A simple app for mining common crawl data
Akshay Uday Bhat (www.akshaybhat.com)
- Boto (latest)
- Fabric (1.8.1)
- Flask (Optional)
- Common Crawl library from https://github.com/AKSHAYUBHAT/CommonCrawlLibrary
You can view a quick demo and documentation on ipython notebook viewer . http://nbviewer.ipython.org/github/AKSHAYUBHAT/CommonCrawl/blob/master/Monitor.ipynb
This repo contains code for accessing Common Crawl crawls (2013 & later) & code for launching spot instances for analyzing the crawl data. The code follows most of the best practices, such as:
-
An SQS queue is used to track progress of the job.
-
Output is stored in an S3 Bucket with reduced redundancy to reduce costs
-
Permissions are passed to EC2 instances via IAM roles and instance profiles. Only required services S3 & SQS are authorized.
-
Code is stored in an S3 bucket and is downloaded by the spot instance when instance is allocated via user_data script.
-
Fabric is used to run tasks to get information, execute code and terminate instances.
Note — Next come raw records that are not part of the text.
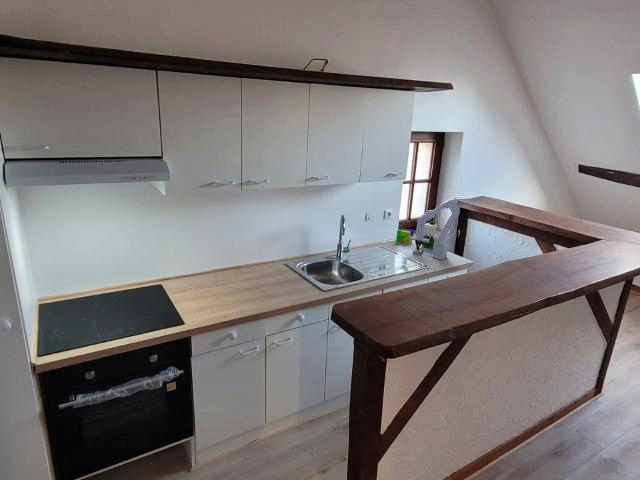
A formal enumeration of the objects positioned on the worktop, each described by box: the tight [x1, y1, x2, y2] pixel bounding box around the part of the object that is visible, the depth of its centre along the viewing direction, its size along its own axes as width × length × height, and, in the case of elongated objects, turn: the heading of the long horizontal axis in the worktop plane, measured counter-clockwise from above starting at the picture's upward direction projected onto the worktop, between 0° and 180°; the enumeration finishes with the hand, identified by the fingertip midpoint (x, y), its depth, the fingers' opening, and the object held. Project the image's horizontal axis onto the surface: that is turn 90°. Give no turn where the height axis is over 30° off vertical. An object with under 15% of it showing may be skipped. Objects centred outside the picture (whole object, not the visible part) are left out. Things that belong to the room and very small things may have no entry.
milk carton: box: [421, 220, 438, 249], centre depth 320 cm, size 9×9×20 cm
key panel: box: [412, 245, 425, 256], centre depth 310 cm, size 17×6×2 cm, turn 161°
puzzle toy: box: [395, 227, 415, 245], centre depth 330 cm, size 10×10×10 cm
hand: (417, 250), depth 305 cm, fingers closed, pressing on sage key
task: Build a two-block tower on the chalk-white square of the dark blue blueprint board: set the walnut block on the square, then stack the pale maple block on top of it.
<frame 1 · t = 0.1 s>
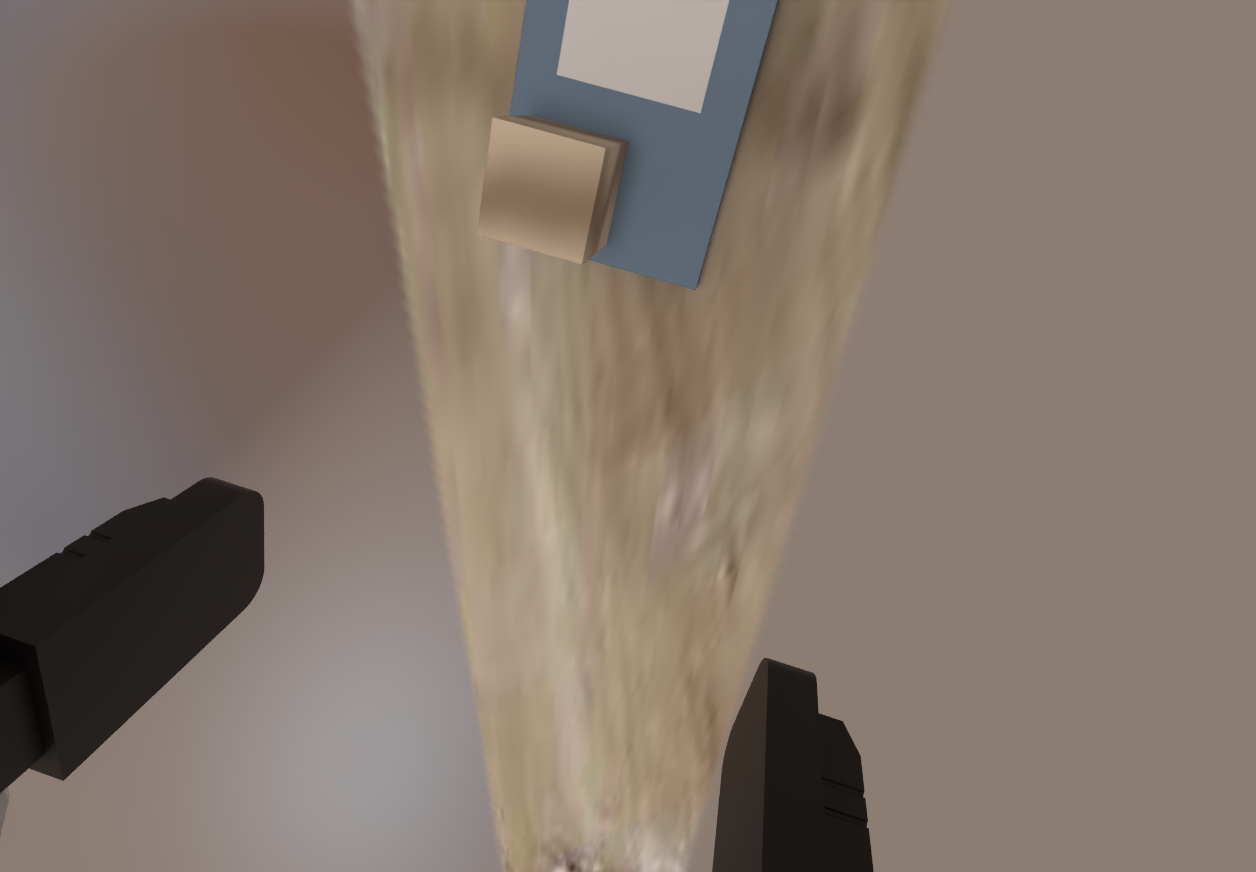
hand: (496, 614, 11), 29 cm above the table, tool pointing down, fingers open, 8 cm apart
blueprint board: (650, 11, 33), on the table
maple block: (569, 181, 36), point 1 cm above the table, touching blueprint board
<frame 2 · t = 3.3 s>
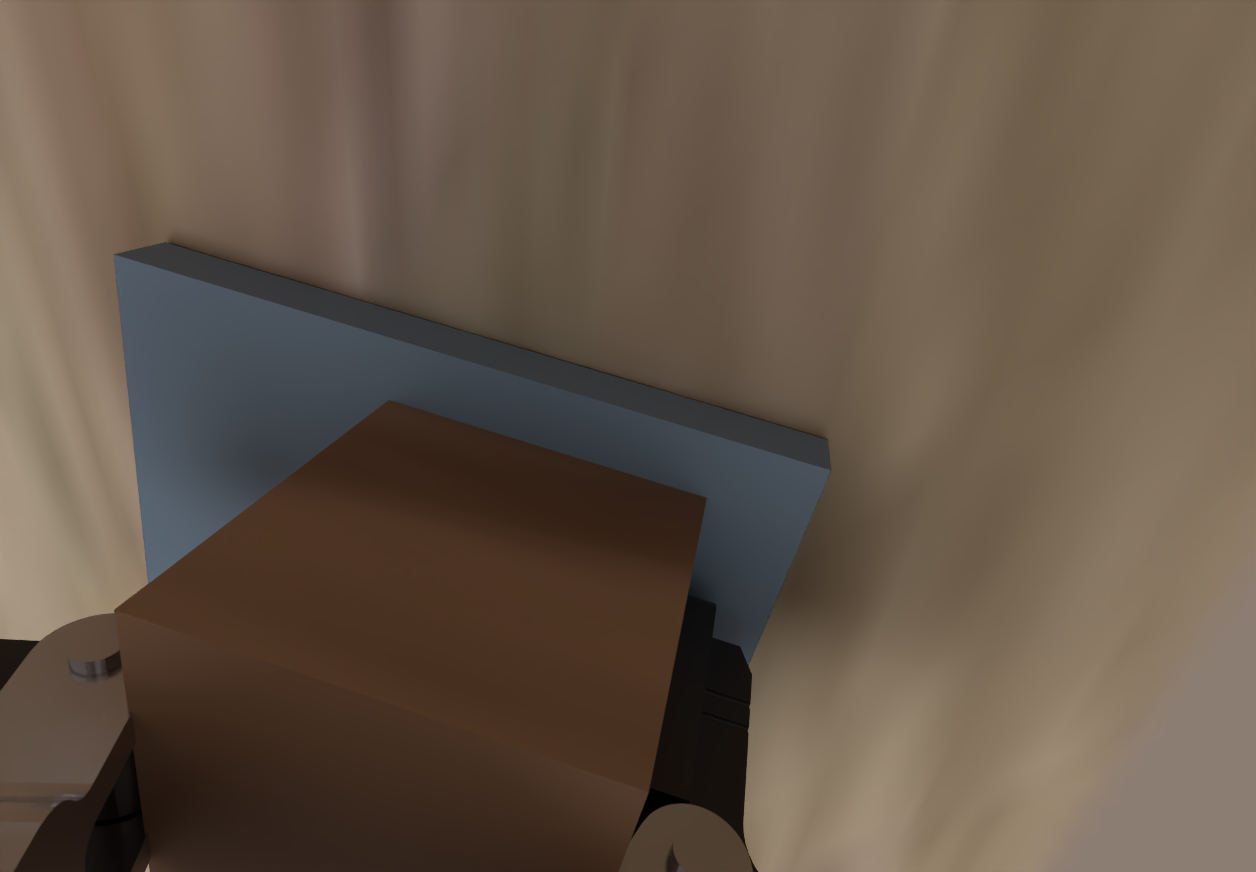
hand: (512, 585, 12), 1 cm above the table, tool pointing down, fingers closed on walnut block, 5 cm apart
blueprint board: (417, 799, 16), on the table
walnut block: (518, 577, 12), point 1 cm above the table, touching blueprint board, gripper
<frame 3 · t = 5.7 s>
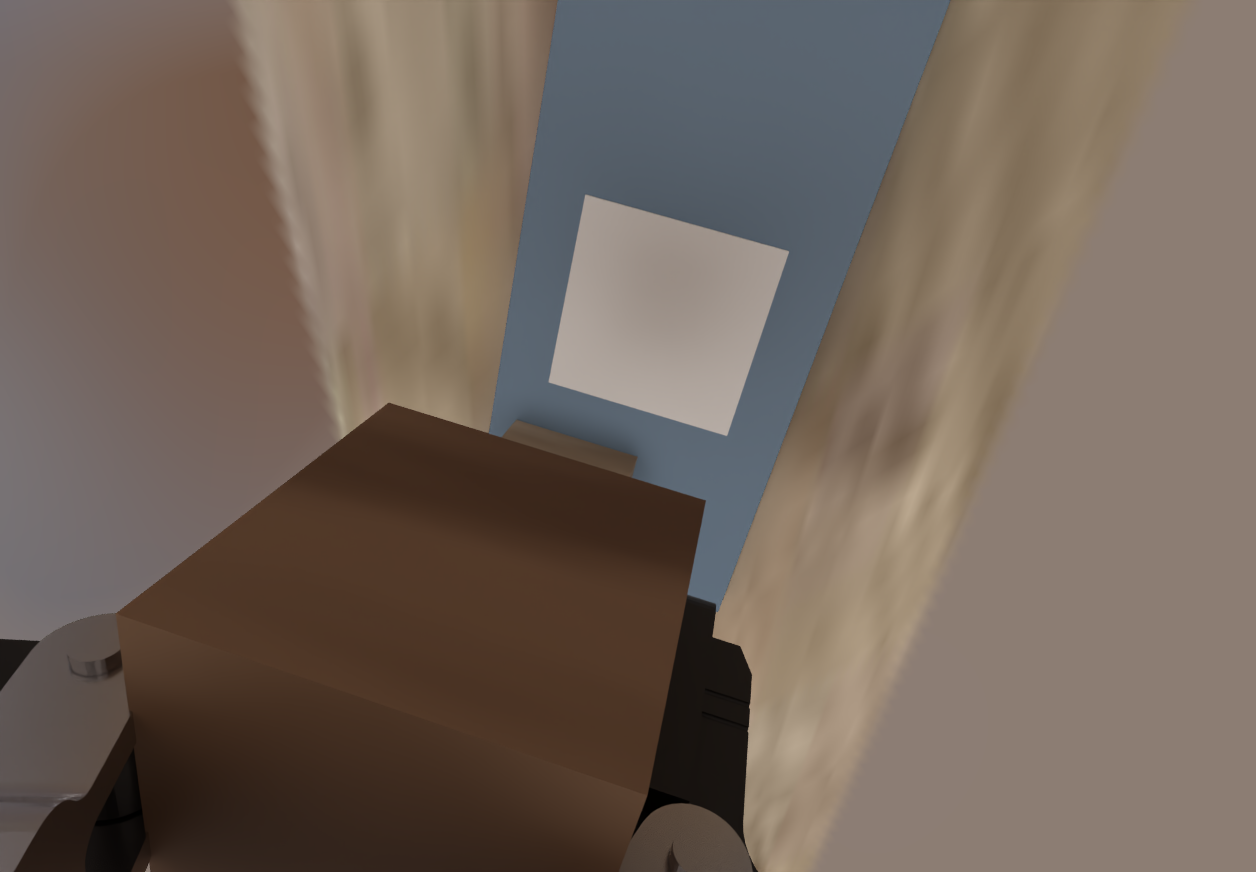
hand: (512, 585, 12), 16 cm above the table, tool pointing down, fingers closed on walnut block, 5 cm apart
blueprint board: (664, 313, 26), on the table
walnut block: (518, 579, 12), point 16 cm above the table, touching gripper
maple block: (564, 490, 29), point 1 cm above the table, touching blueprint board
when the fingers open (2 cm above the table, at t = 8.6 s): walnut block drops 1 cm, resting on blueprint board.
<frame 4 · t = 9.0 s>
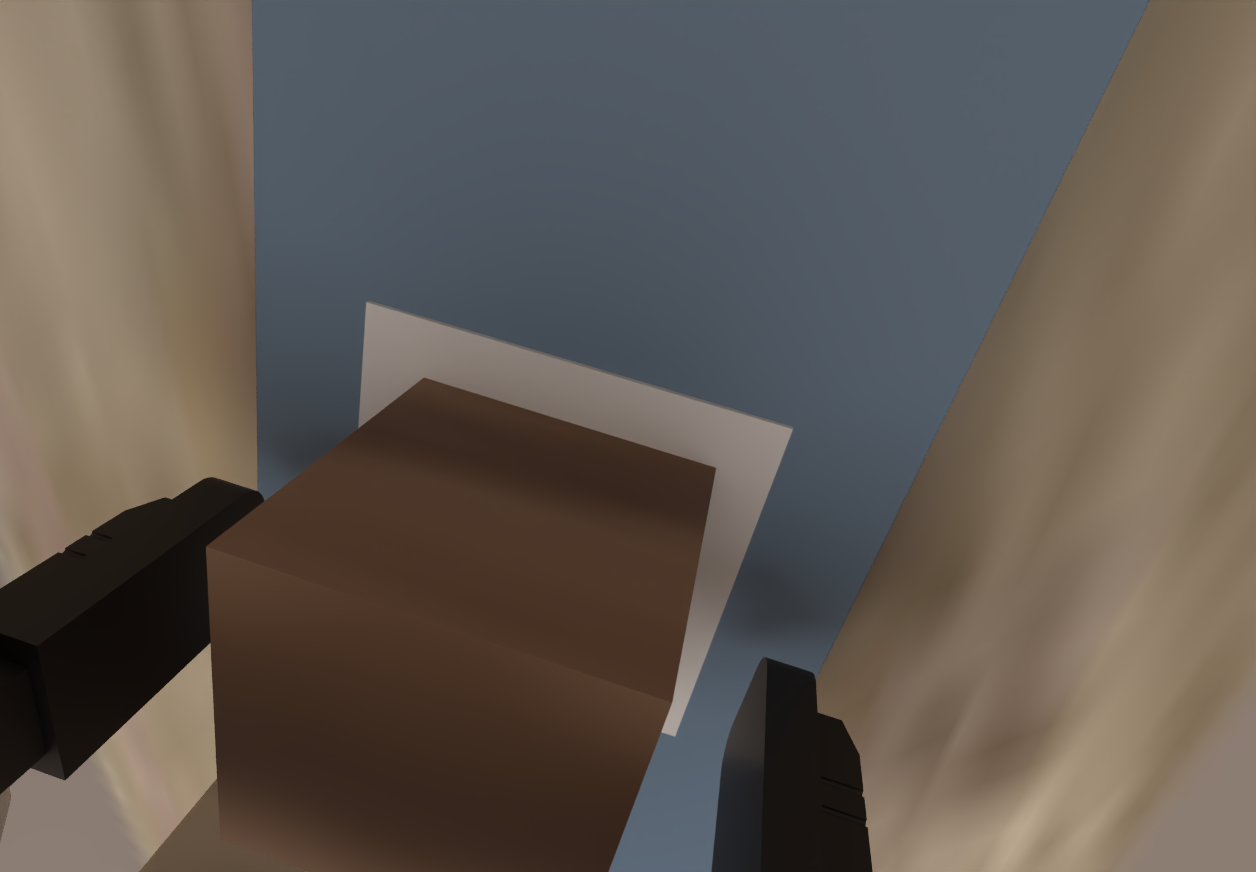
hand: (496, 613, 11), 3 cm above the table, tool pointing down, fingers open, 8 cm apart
blueprint board: (554, 510, 14), on the table
walnut block: (540, 543, 13), point 1 cm above the table, touching blueprint board
maple block: (398, 786, 17), point 1 cm above the table, touching blueprint board
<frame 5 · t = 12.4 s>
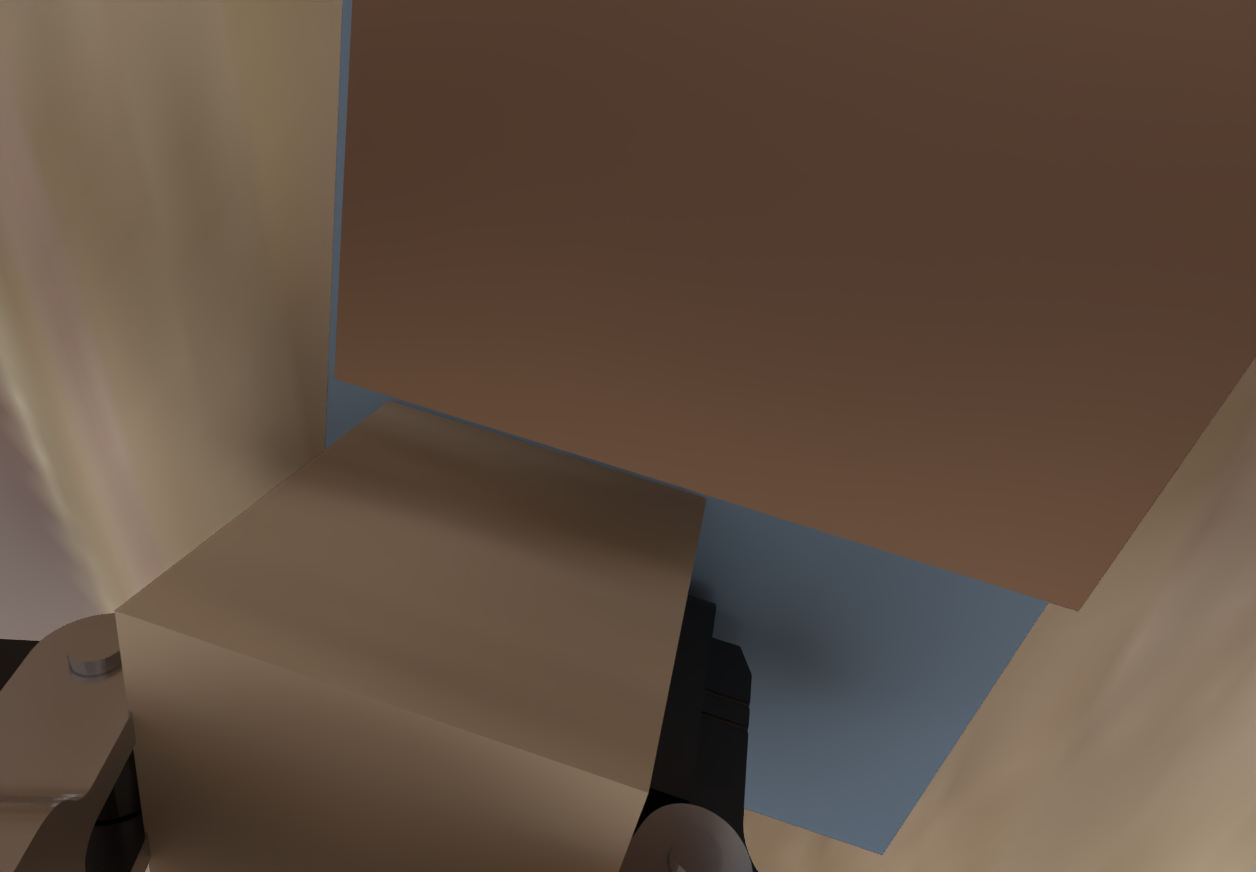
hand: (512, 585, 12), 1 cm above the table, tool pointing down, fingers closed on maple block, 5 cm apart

The current worker.py implements a simple function which stores count of urls and domains with at least 10 urls in the file. The function and configuration can be easily modified to support more complex analysis.
-
Access & Security
-
Put boto configuration in /etc/boto.cfg on your local machine, note that this information is never sent to EC2 machines
-
key_filename = Path to your private key file
-
IAM_ROLE = "ccSpot_role" # Role name, no need to change
-
IAM_PROFILE = "ccSpot_profile" # Profile name, no need to change
-
IAM_POLICY_NAME = "ccSpt_policy" # Policy name, no need to change
-
IAM_POLICY = # Policy, no need to change unless you are accessing other services such as SNS etc.
-
Instance Configuration
-
price = price in dollars for a spot instance
-
instance_type =
-
image_id = # Amazon Machine Image (AMI) ID
-
key_name = name of your configured key-pair, should be same key as the pem file above
-
NUM_WORKERS = Number of worker processes per machine depends on the instance type & memory foot print
-
VISIBILITY_TIMEOUT = Seconds during which a worker process has time to process the message, this value should be the maximum time a worker process will take to process a single process
-
MAX_TIME_MINS = 230 # maxiumum amount of time the instance should run 60 * 3 + 50 mins = 230 minutes (This limits the cost in case you forget to terminate the instance)
-
Job Configuration
-
EC2_Tag = "cc_wat_13_2"
-
JOB_QUEUE = SQS queue name
-
OUTPUT_S3_BUCKET = S3 bucket
-
CODE_BUCKET = bucket used to store code & configuration make sure this is different from output bucket above
-
CODE_KEY = key for storing code which will be downloaded by user-data script
-
FILE_TYPE = "wat" # Type of files you wish to process choose from {"wat","wet","text","warc"}
-
CRAWL_ID = crawl id choose from { '2013_1','2013_2','2014_1',"ALL"}
-
USED_DATA = script run by the spot instance the "first time" it is booted up
- AWS credentials should be stored in /etc/boto.cfg, the credentials are not transferred
- Install the common crawl library from https://github.com/AKSHAYUBHAT/CommonCrawlLibrary
- To set up job run "fab setup_job", this will create IAM roles, S3 output bucket and SQS queue.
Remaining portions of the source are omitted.